By Viviana Gomez-March 02, 2012
"Science without religion is lame,
religion without science is blind."
- Albert Einstein
In 1633, the Church condemnation of Galileo Galilei, was one of the most dramatic incidents in the long history of the relations between science and religion. Galileo had published a year before that the sun-centered system was the physical truth and was convicted of grave suspicion of heresy for "following the position of Copernicus, which is contrary to the true sense and authority of Holy Scripture.” Galileo was placed under house arrest for the rest of his life.
But beginning the 16th century, the Protestant Reformation, the Scientific Revolution and the Enlightenment began to erode the position of authority held by religion. A new willingness to confront religious authority and a new respect for reason and its accomplishments began to counter established ways of thinking based on revealed religious truth.
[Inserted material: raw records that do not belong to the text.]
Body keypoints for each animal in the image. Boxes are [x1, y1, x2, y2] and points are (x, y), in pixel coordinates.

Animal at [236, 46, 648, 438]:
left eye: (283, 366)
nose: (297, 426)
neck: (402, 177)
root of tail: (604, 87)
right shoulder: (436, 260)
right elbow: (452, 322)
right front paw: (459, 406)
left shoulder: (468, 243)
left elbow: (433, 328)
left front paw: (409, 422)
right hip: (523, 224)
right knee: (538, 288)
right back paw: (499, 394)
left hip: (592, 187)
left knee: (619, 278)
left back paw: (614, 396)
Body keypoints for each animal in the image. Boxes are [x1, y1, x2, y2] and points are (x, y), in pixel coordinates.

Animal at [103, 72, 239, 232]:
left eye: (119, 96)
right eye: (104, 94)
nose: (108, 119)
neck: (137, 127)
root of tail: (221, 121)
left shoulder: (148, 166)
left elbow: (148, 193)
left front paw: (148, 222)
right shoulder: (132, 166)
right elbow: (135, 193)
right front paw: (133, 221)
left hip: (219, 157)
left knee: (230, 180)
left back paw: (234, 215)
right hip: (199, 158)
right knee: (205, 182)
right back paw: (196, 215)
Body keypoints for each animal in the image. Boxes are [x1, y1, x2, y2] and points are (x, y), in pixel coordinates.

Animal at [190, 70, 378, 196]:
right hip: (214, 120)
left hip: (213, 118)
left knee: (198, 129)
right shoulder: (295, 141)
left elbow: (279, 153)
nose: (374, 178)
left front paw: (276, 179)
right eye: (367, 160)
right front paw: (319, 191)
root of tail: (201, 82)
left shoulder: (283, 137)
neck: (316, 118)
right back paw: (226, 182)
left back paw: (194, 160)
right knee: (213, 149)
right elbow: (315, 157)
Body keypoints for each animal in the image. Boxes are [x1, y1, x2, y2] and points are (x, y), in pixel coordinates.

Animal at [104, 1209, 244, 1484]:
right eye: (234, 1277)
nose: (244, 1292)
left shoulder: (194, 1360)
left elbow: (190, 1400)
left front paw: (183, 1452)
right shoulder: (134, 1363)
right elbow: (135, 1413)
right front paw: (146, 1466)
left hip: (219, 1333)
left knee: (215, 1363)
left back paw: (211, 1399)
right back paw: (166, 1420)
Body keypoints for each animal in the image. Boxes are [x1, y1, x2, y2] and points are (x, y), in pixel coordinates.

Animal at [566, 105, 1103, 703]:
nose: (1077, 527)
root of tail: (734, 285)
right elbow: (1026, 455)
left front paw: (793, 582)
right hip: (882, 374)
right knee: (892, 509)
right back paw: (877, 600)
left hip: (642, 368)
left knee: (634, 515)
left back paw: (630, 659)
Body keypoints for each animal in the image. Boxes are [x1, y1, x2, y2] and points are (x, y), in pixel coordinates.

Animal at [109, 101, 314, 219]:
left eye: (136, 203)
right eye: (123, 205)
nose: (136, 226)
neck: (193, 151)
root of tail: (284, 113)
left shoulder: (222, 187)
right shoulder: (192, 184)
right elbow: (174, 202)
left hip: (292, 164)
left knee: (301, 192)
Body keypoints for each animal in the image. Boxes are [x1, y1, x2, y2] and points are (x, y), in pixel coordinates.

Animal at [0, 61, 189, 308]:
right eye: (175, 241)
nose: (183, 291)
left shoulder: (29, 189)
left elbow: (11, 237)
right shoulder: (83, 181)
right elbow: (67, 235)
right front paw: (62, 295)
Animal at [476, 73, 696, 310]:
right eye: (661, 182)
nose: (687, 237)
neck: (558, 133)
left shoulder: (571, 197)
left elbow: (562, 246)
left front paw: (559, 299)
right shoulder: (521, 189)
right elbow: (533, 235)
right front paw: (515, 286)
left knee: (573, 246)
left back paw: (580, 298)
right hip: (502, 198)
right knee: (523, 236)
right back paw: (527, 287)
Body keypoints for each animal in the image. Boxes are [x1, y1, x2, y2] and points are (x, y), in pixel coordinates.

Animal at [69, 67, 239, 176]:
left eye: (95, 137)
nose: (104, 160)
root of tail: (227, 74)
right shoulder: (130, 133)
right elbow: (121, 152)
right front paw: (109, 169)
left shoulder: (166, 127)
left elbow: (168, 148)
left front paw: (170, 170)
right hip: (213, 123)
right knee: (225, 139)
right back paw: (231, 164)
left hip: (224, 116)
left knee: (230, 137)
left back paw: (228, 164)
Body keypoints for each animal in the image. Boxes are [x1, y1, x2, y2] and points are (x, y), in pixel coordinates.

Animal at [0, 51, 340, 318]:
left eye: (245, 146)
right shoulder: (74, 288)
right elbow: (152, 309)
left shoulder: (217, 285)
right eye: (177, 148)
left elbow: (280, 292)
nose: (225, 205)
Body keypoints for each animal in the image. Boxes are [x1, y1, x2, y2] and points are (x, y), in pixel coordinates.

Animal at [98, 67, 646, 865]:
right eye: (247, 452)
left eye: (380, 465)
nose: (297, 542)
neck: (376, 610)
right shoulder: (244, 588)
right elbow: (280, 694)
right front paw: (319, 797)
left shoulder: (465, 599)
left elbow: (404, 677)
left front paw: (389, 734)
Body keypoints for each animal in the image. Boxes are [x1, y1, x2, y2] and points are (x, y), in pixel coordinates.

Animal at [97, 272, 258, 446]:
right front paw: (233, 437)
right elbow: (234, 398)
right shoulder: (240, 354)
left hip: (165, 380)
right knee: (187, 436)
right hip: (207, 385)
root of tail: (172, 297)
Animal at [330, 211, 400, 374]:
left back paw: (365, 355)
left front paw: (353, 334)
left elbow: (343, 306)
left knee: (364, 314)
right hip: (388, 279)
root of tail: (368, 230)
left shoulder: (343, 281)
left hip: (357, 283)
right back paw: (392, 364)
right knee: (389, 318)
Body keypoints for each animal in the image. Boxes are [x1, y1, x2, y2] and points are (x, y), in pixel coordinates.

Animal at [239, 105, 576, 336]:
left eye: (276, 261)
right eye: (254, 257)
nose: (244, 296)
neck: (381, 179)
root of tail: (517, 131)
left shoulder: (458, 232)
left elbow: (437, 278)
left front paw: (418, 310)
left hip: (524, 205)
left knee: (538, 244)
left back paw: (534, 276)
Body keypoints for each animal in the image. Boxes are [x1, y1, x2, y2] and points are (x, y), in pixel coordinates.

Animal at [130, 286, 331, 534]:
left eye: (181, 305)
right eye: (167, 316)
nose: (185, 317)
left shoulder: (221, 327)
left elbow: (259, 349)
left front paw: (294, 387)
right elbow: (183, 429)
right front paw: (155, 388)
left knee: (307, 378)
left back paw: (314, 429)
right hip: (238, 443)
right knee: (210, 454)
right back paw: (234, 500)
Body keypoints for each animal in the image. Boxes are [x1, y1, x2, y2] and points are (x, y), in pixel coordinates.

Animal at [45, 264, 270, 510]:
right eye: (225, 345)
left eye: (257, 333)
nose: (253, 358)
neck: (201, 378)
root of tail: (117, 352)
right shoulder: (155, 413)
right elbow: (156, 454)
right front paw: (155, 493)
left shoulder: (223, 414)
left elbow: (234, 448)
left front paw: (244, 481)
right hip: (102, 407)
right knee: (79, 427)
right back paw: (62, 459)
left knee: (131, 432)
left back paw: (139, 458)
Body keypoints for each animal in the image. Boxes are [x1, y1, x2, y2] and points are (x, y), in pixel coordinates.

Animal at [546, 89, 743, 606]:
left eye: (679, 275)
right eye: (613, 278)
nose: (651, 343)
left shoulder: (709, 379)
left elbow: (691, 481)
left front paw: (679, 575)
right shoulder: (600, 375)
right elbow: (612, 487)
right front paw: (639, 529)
As a result, modern philosophy began to separate from theology, and new philosophers began constructing a universal, human rationality independent of faith. For the first time in human history, it had become possible to not simply ponder faith and its forms of expression, but to challenge it as a fundamental truth—and to even question the very existence of God.
The western culture can be facing a deep religion crisis and God might not be as popular as used to be, but it doesn’t mean that believers are a specie in danger of extinction. They not only survived, they are even more than the skeptics and growing in number.